RECORDS FOR PROCESSING Start Marker
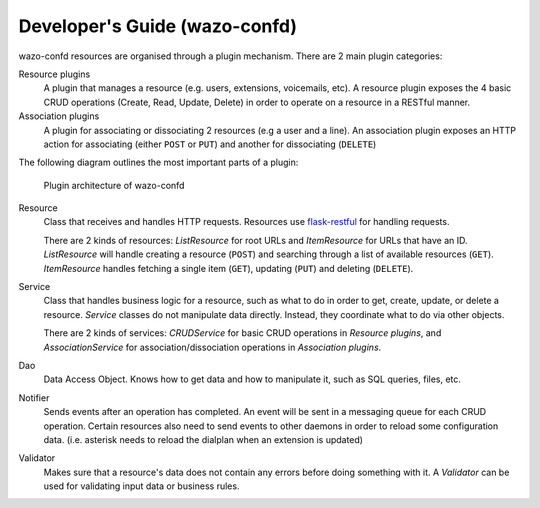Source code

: .. _wazo-confd-developer:

==============================
Developer's Guide (wazo-confd)
==============================

wazo-confd resources are organised through a plugin mechanism. There are 2 main plugin categories:

Resource plugins
    A plugin that manages a resource (e.g. users, extensions, voicemails, etc). A resource plugin
    exposes the 4 basic CRUD operations (Create, Read, Update, Delete) in order to operate on a
    resource in a RESTful manner.

Association plugins
    A plugin for associating or dissociating 2 resources (e.g a user and a line). An association
    plugin exposes an HTTP action for associating (either ``POST`` or ``PUT``) and another for
    dissociating (``DELETE``)

The following diagram outlines the most important parts of a plugin:

.. figure:: images/wazo-confd-plugin-architecture.png

   Plugin architecture of wazo-confd


Resource
    Class that receives and handles HTTP requests. Resources use `flask-restful
    <http://flask-restful.readthedocs.org>`_ for handling requests.

    There are 2 kinds of resources: `ListResource` for root URLs and `ItemResource` for URLs that
    have an ID. `ListResource` will handle creating a resource (``POST``) and searching through a
    list of available resources (``GET``).  `ItemResource` handles fetching a single item (``GET``),
    updating (``PUT``) and deleting (``DELETE``).

Service
    Class that handles business logic for a resource, such as what to do in order to get, create,
    update, or delete a resource. `Service` classes do not manipulate data directly.  Instead, they
    coordinate what to do via other objects.

    There are 2 kinds of services: `CRUDService` for basic CRUD operations in `Resource
    plugins`, and `AssociationService` for association/dissociation operations in `Association
    plugins`.

Dao
    Data Access Object. Knows how to get data and how to manipulate it, such as SQL queries, files,
    etc.

Notifier
    Sends events after an operation has completed. An event will be sent in a messaging queue for
    each CRUD operation. Certain resources also need to send events to other daemons in order to
    reload some configuration data. (i.e. asterisk needs to reload the dialplan when an extension is
    updated)

Validator
    Makes sure that a resource's data does not contain any errors before doing something with it.
    A `Validator` can be used for validating input data or business rules.
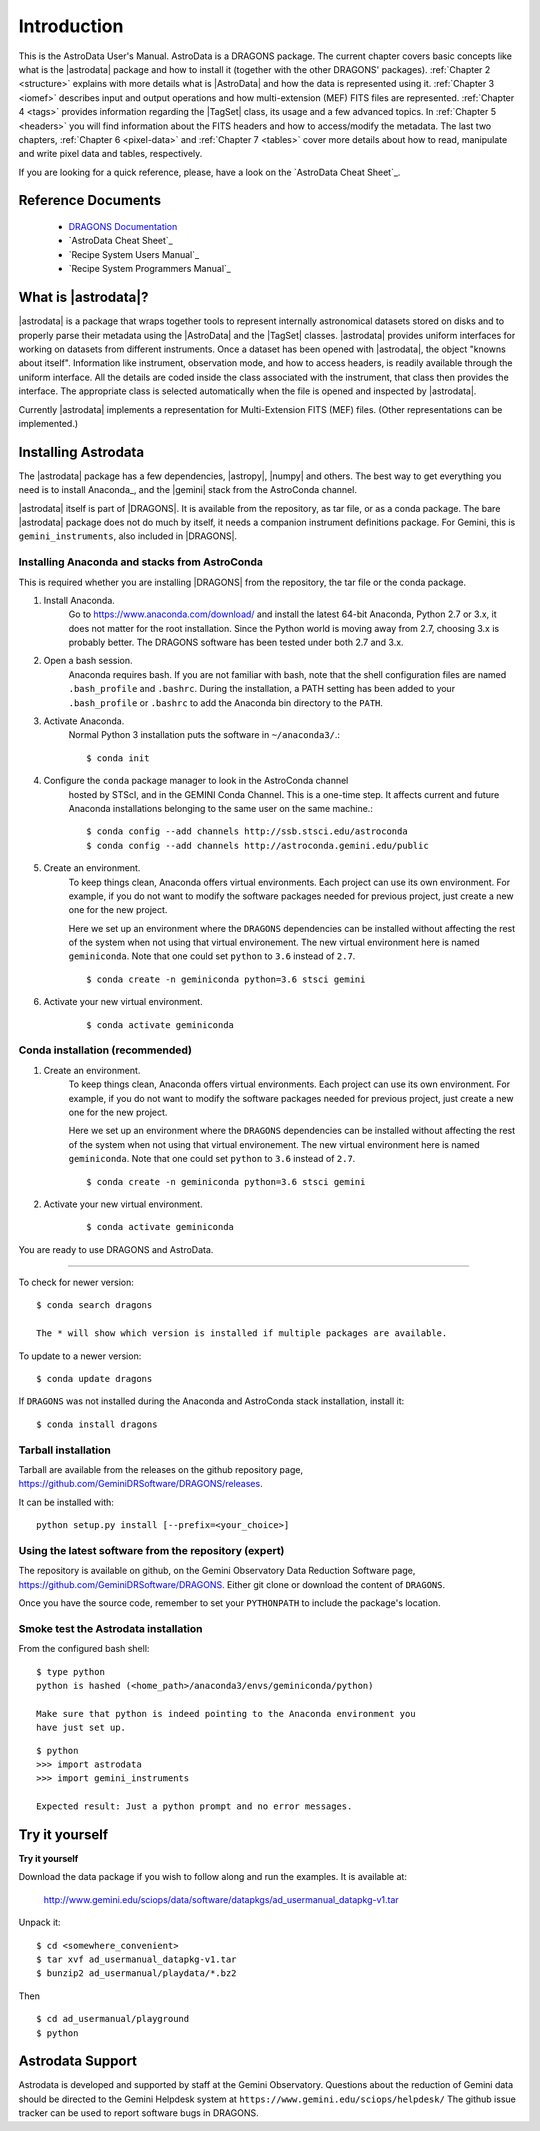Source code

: .. intro.rst

.. _intro:

************
Introduction
************

This is the AstroData User's Manual. AstroData is a DRAGONS package.
The current chapter covers basic concepts
like what is the |astrodata| package and how to install it (together with the
other DRAGONS' packages). :ref:`Chapter 2 <structure>`
explains with more details what is |AstroData| and how the data is represented
using it. :ref:`Chapter 3 <iomef>` describes input and output operations and
how multi-extension (MEF) FITS files are represented. :ref:`Chapter 4 <tags>`
provides information regarding the |TagSet| class, its usage and a few advanced
topics. In :ref:`Chapter 5 <headers>` you will find information about the FITS
headers and how to access/modify the metadata. The last two chapters,
:ref:`Chapter 6 <pixel-data>` and :ref:`Chapter 7 <tables>` cover more details
about how to read, manipulate and write pixel data and tables, respectively.


If you are looking for a quick reference, please, have a look on the
`AstroData Cheat Sheet`_.

Reference Documents
===================

    - `DRAGONS Documentation <https://dragons.readthedocs.io/>`_
    - `AstroData Cheat Sheet`_
    - `Recipe System Users Manual`_
    - `Recipe System Programmers Manual`_

What is |astrodata|?
====================

|astrodata| is a package that wraps together tools to represent internally
astronomical datasets stored on disks and to properly parse their metadata
using the |AstroData| and the |TagSet| classes. |astrodata| provides uniform
interfaces for working on datasets from different
instruments. Once a dataset has been opened with |astrodata|, the object
"knowns about itself". Information like instrument, observation mode, and how
to access headers, is readily available through the uniform interface. All
the details are coded inside the class associated with the instrument, that
class then provides the interface. The appropriate class is selected
automatically when the file is opened and inspected by |astrodata|.

Currently |astrodata| implements a representation for Multi-Extension FITS (MEF)
files. (Other representations can be implemented.)


.. _install:

Installing Astrodata
====================

The |astrodata| package has a few dependencies, |astropy|, |numpy| and others.
The best way to get everything you need is to install Anaconda_, and the
|gemini| stack from the AstroConda channel.

|astrodata| itself is part of |DRAGONS|. It is available from the
repository, as tar file, or as a conda package. The bare |astrodata| package
does not do much by itself, it needs a companion instrument definitions
package. For Gemini, this is ``gemini_instruments``, also included in
|DRAGONS|.

Installing Anaconda and stacks from AstroConda
----------------------------------------------
This is required whether you are installing |DRAGONS| from the
repository, the tar file or the conda package.

#. Install Anaconda.
    Go to https://www.anaconda.com/download/ and install the latest 64-bit
    Anaconda, Python 2.7 or 3.x, it does not matter for the root installation.
    Since the Python world is moving away from 2.7, choosing 3.x is
    probably better. The DRAGONS software has been tested
    under both 2.7 and 3.x.

#. Open a bash session.
    Anaconda requires bash. If you are not familiar with bash, note that the
    shell configuration files are named ``.bash_profile`` and ``.bashrc``.
    During the installation, a PATH setting has been added to your
    ``.bash_profile`` or ``.bashrc`` to add the Anaconda bin directory to
    the ``PATH``.

#. Activate Anaconda.
    Normal Python 3 installation puts the software in ``~/anaconda3/``.::

    $ conda init

#. Configure the ``conda`` package manager to look in the AstroConda channel
    hosted by STScI, and in the GEMINI Conda Channel. This is a one-time step.
    It affects current and future Anaconda installations belonging to the same
    user on the same machine.::

    $ conda config --add channels http://ssb.stsci.edu/astroconda
    $ conda config --add channels http://astroconda.gemini.edu/public

#. Create an environment.
    To keep things clean, Anaconda offers virtual environments.  Each project
    can use its own environment.  For example, if you do not want to modify
    the software packages needed for previous project, just create a new one
    for the new project.

    Here we set up an environment where the ``DRAGONS`` dependencies can
    be installed without affecting the rest of the system when not using that
    virtual environement.  The new virtual environment here is named
    ``geminiconda``.  Note that one could set ``python`` to ``3.6`` instead of
    ``2.7``.
    ::

    $ conda create -n geminiconda python=3.6 stsci gemini


#. Activate your new virtual environment.
    ::

    $ conda activate geminiconda


Conda installation (recommended)
--------------------------------

#. Create an environment.
    To keep things clean, Anaconda offers virtual environments.  Each project
    can use its own environment.  For example, if you do not want to modify
    the software packages needed for previous project, just create a new one
    for the new project.

    Here we set up an environment where the ``DRAGONS`` dependencies can
    be installed without affecting the rest of the system when not using that
    virtual environement.  The new virtual environment here is named
    ``geminiconda``.  Note that one could set ``python`` to ``3.6`` instead of
    ``2.7``.
    ::

    $ conda create -n geminiconda python=3.6 stsci gemini


#. Activate your new virtual environment.
    ::

    $ conda activate geminiconda


You are ready to use DRAGONS and AstroData.

----------

To check for newer version::

    $ conda search dragons

    The * will show which version is installed if multiple packages are available.

To update to a newer version::

    $ conda update dragons


If ``DRAGONS`` was not installed during the Anaconda and AstroConda stack
installation, install it::

    $ conda install dragons

Tarball installation
--------------------
Tarball are available from the releases on the github repository page,
https://github.com/GeminiDRSoftware/DRAGONS/releases.

It can be installed with::

    python setup.py install [--prefix=<your_choice>]


Using the latest software from the repository (expert)
------------------------------------------------------
The repository is available on github, on the Gemini Observatory Data
Reduction Software page, https://github.com/GeminiDRSoftware/DRAGONS.   Either git
clone or download the content of ``DRAGONS``.

Once you have the source code, remember to set your ``PYTHONPATH`` to include
the package's location.


Smoke test the Astrodata installation
-------------------------------------
From the configured bash shell::

    $ type python
    python is hashed (<home_path>/anaconda3/envs/geminiconda/python)

    Make sure that python is indeed pointing to the Anaconda environment you
    have just set up.

::

    $ python
    >>> import astrodata
    >>> import gemini_instruments

    Expected result: Just a python prompt and no error messages.


.. _datapkg:

Try it yourself
===============

**Try it yourself**

Download the data package if you wish to follow along and run the
examples.  It is available at:

    `<http://www.gemini.edu/sciops/data/software/datapkgs/ad_usermanual_datapkg-v1.tar>`_

Unpack it::

    $ cd <somewhere_convenient>
    $ tar xvf ad_usermanual_datapkg-v1.tar
    $ bunzip2 ad_usermanual/playdata/*.bz2

Then ::

    $ cd ad_usermanual/playground
    $ python


Astrodata Support
=================

Astrodata is developed and supported by staff at the Gemini Observatory.
Questions about the reduction of Gemini data should be directed to the
Gemini Helpdesk system at ``https://www.gemini.edu/sciops/helpdesk/``
The github issue tracker can be used to report software bugs in DRAGONS.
RECORDS FOR PROCESSING End Marker
_ABOUT THIS TASK_
The lines to show are those in the data above that include "latest".

_ANSWER BOX_
    Go to https://www.anaconda.com/download/ and install the latest 64-bit
Using the latest software from the repository (expert)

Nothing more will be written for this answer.